- Aim of the task: Copy out the entries from the very start through the line containing "fandom and the people in it.", swapping every "Minnie" for "Minna" and leaving everything else unchanged.

- Recorded information:
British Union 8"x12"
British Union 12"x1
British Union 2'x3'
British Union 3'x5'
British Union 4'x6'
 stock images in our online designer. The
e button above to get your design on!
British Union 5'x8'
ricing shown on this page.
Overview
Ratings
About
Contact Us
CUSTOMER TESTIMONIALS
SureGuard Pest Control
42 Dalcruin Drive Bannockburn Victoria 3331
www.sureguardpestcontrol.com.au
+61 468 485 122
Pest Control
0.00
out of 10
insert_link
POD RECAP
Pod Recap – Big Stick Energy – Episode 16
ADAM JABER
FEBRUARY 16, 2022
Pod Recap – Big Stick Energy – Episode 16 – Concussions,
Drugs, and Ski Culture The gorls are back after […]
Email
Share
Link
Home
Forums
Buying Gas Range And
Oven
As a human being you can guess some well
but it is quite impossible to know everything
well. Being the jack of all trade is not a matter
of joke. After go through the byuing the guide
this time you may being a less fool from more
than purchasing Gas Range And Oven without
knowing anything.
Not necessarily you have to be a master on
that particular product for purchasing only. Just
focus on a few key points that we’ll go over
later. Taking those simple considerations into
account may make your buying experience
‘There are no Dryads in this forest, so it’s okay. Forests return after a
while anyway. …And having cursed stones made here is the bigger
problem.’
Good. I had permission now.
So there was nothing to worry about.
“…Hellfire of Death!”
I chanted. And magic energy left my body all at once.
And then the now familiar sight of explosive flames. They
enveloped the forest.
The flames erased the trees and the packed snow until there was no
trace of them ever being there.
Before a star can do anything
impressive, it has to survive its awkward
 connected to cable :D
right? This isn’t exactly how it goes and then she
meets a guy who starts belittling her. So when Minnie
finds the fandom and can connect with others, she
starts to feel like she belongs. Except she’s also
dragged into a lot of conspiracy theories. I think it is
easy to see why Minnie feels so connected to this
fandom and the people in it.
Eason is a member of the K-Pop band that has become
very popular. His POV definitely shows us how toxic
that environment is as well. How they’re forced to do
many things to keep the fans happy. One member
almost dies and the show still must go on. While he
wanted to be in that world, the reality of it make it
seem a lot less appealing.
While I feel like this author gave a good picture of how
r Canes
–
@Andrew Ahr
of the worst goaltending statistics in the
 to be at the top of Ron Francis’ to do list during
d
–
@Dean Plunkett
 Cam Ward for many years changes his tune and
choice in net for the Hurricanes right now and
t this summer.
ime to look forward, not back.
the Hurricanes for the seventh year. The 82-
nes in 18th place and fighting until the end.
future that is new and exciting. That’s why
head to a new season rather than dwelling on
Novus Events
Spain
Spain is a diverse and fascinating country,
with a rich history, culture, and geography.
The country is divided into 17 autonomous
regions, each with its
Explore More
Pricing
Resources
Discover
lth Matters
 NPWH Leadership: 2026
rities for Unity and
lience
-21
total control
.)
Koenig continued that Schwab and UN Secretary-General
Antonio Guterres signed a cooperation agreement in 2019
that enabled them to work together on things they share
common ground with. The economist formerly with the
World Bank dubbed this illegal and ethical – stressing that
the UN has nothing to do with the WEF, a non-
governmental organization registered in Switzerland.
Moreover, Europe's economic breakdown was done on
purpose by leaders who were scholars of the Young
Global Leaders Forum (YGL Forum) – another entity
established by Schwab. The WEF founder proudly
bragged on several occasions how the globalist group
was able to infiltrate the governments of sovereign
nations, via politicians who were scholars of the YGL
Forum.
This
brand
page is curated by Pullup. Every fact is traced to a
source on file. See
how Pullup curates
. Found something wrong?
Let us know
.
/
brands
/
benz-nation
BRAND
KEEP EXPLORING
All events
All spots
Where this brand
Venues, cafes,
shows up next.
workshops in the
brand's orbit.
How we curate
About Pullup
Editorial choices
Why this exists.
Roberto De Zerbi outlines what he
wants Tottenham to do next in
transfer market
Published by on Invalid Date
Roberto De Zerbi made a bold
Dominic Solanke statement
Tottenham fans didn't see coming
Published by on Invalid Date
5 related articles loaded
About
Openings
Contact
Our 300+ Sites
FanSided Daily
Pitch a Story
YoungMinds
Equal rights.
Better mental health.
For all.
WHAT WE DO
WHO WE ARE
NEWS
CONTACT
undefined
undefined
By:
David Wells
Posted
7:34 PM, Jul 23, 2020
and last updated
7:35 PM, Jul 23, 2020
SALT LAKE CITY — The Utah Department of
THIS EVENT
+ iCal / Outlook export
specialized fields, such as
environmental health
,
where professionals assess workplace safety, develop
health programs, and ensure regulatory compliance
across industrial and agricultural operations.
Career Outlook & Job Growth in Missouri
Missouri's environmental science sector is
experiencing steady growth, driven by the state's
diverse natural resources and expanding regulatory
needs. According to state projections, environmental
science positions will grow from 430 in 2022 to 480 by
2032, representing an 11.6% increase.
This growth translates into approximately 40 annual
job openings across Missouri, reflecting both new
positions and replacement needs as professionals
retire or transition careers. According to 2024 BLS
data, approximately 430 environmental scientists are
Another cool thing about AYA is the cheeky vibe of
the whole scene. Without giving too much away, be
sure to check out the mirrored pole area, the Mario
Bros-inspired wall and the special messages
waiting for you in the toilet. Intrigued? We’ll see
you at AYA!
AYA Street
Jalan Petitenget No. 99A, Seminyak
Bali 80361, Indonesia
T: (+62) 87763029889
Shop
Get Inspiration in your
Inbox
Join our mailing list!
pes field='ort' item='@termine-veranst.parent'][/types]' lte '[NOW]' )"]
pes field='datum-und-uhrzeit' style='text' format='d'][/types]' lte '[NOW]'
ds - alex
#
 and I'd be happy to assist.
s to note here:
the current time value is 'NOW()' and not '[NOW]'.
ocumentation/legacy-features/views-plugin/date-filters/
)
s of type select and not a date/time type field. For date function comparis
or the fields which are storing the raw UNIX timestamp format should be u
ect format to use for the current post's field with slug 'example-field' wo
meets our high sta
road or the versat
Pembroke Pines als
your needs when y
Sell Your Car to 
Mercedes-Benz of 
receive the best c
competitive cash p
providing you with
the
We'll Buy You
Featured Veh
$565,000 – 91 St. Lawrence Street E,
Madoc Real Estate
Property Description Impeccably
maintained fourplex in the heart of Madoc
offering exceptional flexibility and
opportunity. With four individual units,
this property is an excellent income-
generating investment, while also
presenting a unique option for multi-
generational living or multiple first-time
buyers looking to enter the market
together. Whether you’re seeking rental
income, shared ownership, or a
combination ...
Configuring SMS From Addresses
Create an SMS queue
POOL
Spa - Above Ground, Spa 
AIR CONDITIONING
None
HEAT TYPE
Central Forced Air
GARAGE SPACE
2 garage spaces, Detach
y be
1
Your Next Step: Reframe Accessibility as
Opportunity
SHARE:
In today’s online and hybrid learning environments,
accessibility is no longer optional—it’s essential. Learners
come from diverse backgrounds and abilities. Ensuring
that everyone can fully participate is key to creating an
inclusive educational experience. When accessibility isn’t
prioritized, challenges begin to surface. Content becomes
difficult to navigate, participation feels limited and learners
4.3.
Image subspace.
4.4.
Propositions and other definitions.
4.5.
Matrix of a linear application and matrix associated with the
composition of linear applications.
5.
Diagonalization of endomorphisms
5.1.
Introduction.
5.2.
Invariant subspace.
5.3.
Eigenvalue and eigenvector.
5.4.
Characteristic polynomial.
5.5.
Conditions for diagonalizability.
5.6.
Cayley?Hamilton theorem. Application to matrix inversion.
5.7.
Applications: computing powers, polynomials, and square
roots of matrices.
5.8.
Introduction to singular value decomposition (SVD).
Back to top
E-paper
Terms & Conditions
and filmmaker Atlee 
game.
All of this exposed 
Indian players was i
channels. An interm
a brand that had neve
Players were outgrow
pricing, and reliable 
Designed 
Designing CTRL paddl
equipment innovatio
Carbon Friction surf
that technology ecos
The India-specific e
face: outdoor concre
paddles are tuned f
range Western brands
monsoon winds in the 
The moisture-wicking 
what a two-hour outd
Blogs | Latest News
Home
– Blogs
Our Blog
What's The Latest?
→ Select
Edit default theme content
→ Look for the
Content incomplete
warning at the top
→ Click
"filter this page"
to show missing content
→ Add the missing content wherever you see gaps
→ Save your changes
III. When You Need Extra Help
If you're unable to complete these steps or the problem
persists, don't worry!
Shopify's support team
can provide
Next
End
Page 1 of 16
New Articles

- Completed task:
British Union 8"x12"
British Union 12"x1
British Union 2'x3'
British Union 3'x5'
British Union 4'x6'
 stock images in our online designer. The
e button above to get your design on!
British Union 5'x8'
ricing shown on this page.
Overview
Ratings
About
Contact Us
CUSTOMER TESTIMONIALS
SureGuard Pest Control
42 Dalcruin Drive Bannockburn Victoria 3331
www.sureguardpestcontrol.com.au
+61 468 485 122
Pest Control
0.00
out of 10
insert_link
POD RECAP
Pod Recap – Big Stick Energy – Episode 16
ADAM JABER
FEBRUARY 16, 2022
Pod Recap – Big Stick Energy – Episode 16 – Concussions,
Drugs, and Ski Culture The gorls are back after […]
Email
Share
Link
Home
Forums
Buying Gas Range And
Oven
As a human being you can guess some well
but it is quite impossible to know everything
well. Being the jack of all trade is not a matter
of joke. After go through the byuing the guide
this time you may being a less fool from more
than purchasing Gas Range And Oven without
knowing anything.
Not necessarily you have to be a master on
that particular product for purchasing only. Just
focus on a few key points that we’ll go over
later. Taking those simple considerations into
account may make your buying experience
‘There are no Dryads in this forest, so it’s okay. Forests return after a
while anyway. …And having cursed stones made here is the bigger
problem.’
Good. I had permission now.
So there was nothing to worry about.
“…Hellfire of Death!”
I chanted. And magic energy left my body all at once.
And then the now familiar sight of explosive flames. They
enveloped the forest.
The flames erased the trees and the packed snow until there was no
trace of them ever being there.
Before a star can do anything
impressive, it has to survive its awkward
 connected to cable :D
right? This isn’t exactly how it goes and then she
meets a guy who starts belittling her. So when Minna
finds the fandom and can connect with others, she
starts to feel like she belongs. Except she’s also
dragged into a lot of conspiracy theories. I think it is
easy to see why Minna feels so connected to this
fandom and the people in it.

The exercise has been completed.